I have been searching the forum and cant seem to find the best way to lift this thing for starting rust repair. I have access to 6x6 lumber pieces they use to crib lift houses in NOLA and have a number of 3-4 foot pieces already on hand. I was wondering what the best points were for lifting it to be able to start pulling things apart but also allow access to the engine bay (to drop the engine and access from underside). Anyone with any good pics of this would be appreciated. Also, what height would be best for being able to get engine out but also work on this thing easily. Tonight it begins!
nothing beats (or comes close to beating) a rotisserie.
though for long repair you probably want to support it evenly and at as many points as possible.
Attached image(s)
For most of the body work a rotisserie is probably the best. It will give you better (less contorted) access to most parts of the car.
to get the engine out I just jacked the car up and dropped it. Once it was out I built a wood box out of 2x4 and 3/4" plywood that hold it up well. It has given me good access to the Hell Hole but it won't work for the floors.
Jim always is really helpful in posting the right links and pics for people in need.
Actually, that second picture is great, and brings up a point that Rick made on the other thread. I forgot that I built my door braces to go between the door hinge and the seat belt hole, NOT the door latch striker like I had said in that thread. If you end up having to cut enough away from the rear quarter panel, like in that pic, you can see where having a brace going from the hinge to striker probably wouldn't be the best idea. Rich is right.... yet again.
Look what they did here. Finally get to fix this
And check out the wiring to fuel pump
That's about as bad as the blue car above. The good news is you can get all the pieces you need to fix this from RD.
Who thinks I should go back to yellow?
Hey, that's a low rust car here in the North East.
Good luck with the repairs. Measure the chassis at every point. Once it's twisted after repairs, it's hard to get it back to normal. Don't ask how I know.
BTW, yellow is the fastest color.....
Hi that blue car is mine.
I decided to cut the quarter because of the better access.
Used a dremel with that tiny cut wheels to loose not too much material. Took. Some but they are cheap.
Michael
Hi, i used the part 330 and 331 inner wheelhouse and301 inner rocker panel
Michael
Just another pic of what is left of the interior. I found a relatively large rust area right under the driver's seat...glad that will be getting fixed as well. I had a hard time getting that center console stuff out of the interior. Does anyone have a link on how to disassemble all of that?
I am in the middle of dropping the motor at this point but having a hard time getting a few things loose. The allen key screw on the front shifter joint is pretty chewed up so that is where I stopped last night. I hope to have the engine out this week with lots more pics.
This is like pulling a thread on a sweater..
You were expecting MORE rust?
Rust repair is beginning again. I have been practicing my MIG welding and am feeling more comfortable moving forward now.
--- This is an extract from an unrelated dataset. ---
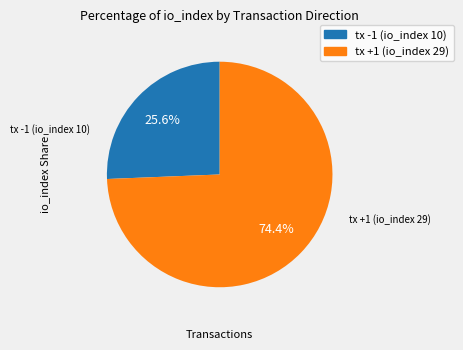

The tx -1 (io_index 10) slice represents 33% of the pie. True or false?

False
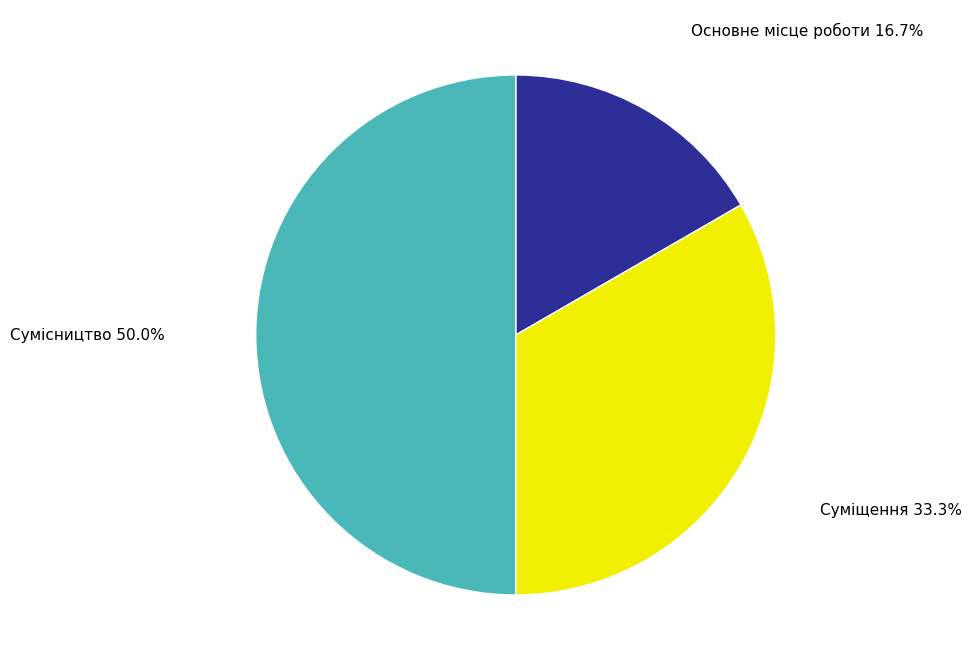

Combined, what portion of the pie is Сумісництво and Суміщення?

83.3%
I realized that I didnt have enough measurement prior to taking doors off and making first couple of cuts so I put the doors back just to make sure nothing has moved yet with the few cuts I made. Good news is that the gaps all look good still so I take a number of measurements and then put my braces back in place.
Time to start cutting again! I was wondering what type/gauge steel you guys are using for fabbing up small pieces of the frame in places where I wouldnt want to buy the whole stamped out piece from restoration design? I will most likely have to buy the inner wheelhouse, inner rocker panel kit, and the rear floor pan but there are spots where I just need to fabricate small pieces to connect everything together.
I will update more pics as a starting point this week.